# Wildcamping by Aberdeen/ Moray Firth



## KJames53 (Jul 7, 2020)

Hi all! I'm new to the forum but came on looking for a wild camping spot by the Moray Firth. I'm looking to camp by the beach and was thinking of Findhorn. Does anyone have any recommendations?


----------



## TJBi (Jul 7, 2020)

KJames53 said:


> Hi all! I'm new to the forum but came on looking for a wild camping spot by the Moray Firth. I'm looking to camp by the beach and was thinking of Findhorn. Does anyone have any recommendations?


Welcome. I don't know the area, but the online map shows a few POIs in the area. Might be worth joining as a full member in order to have access to the POIs.


----------



## caledonia (Jul 8, 2020)

KJames53 said:


> Hi all! I'm new to the forum but came on looking for a wild camping spot by the Moray Firth. I'm looking to camp by the beach and was thinking of Findhorn. Does anyone have any recommendations?

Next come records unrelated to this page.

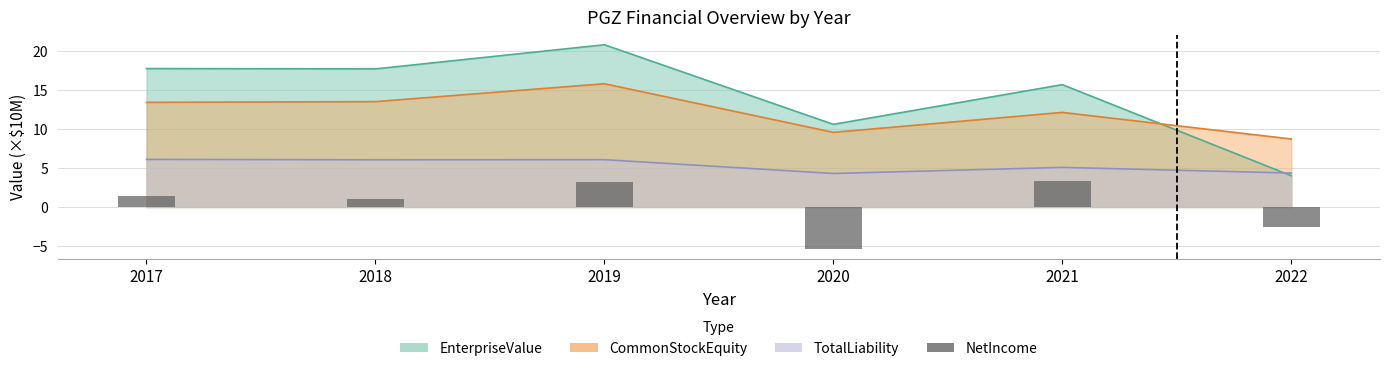

The chart shows a value of 0.5 at 2018. True or false?

False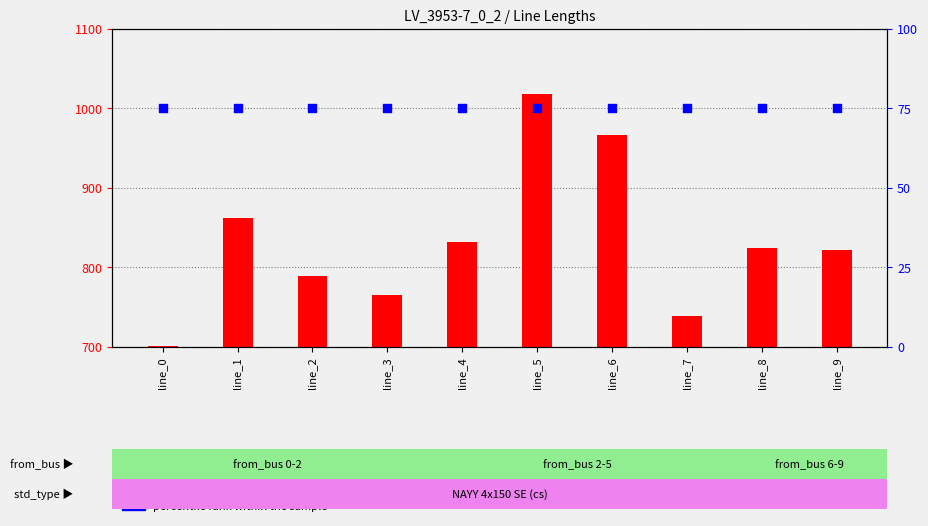

Which series has the widest spread of Y values?

length_km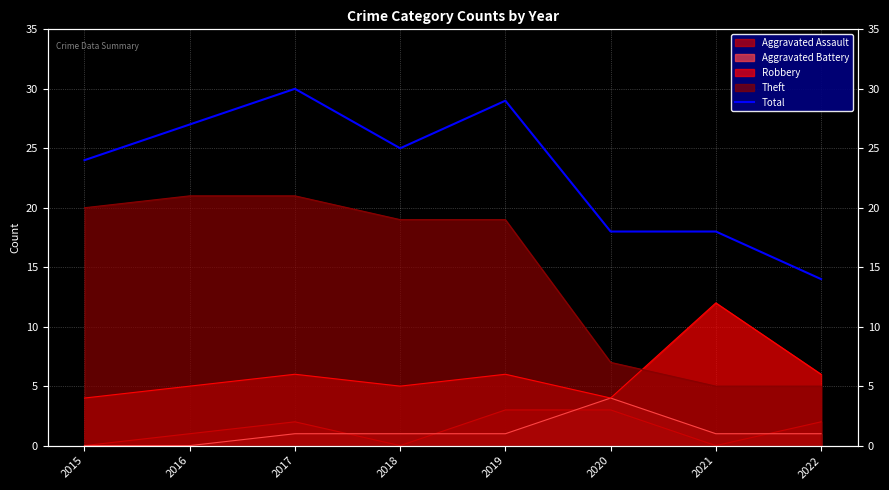

The value at 2022 is 6. True or false?

False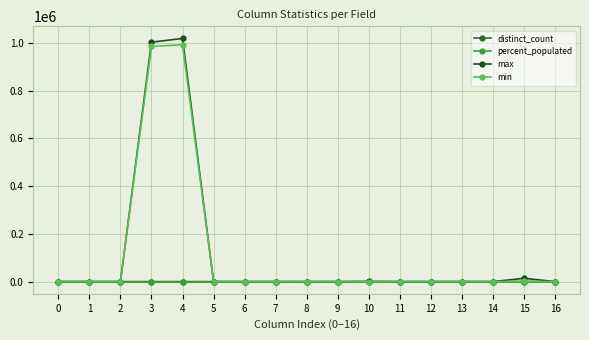

Rank the series at 4 from lowest to highest value.

percent_populated, distinct_count, min, max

You can park in the big Dunes carpark at Findhorn which is right on the beach. There are honesty boxes for you to pay and the money benefits the community. You can also use Culbin forest carpark which has nice walks but a fair distance from the beach.


----------



## mjvw (Jul 8, 2020)

Moray Firth we go so we can do a bit of whale watching, You should become a full member and take advantage of the POI's and friendly banter.


----------



## phillybarbour (Jul 8, 2020)

Hi and welcome along


----------



## Robmac (Jul 10, 2020)

Welcome to the forum.


----------



## The laird (Jul 11, 2020)

Welcome and enjoy


----------



## jeanette (Jul 12, 2020)

Hi and welcome


----------



## Wooie1958 (Jul 13, 2020)

They obviously came straight back and said Thank You  ....................................  NOT


----------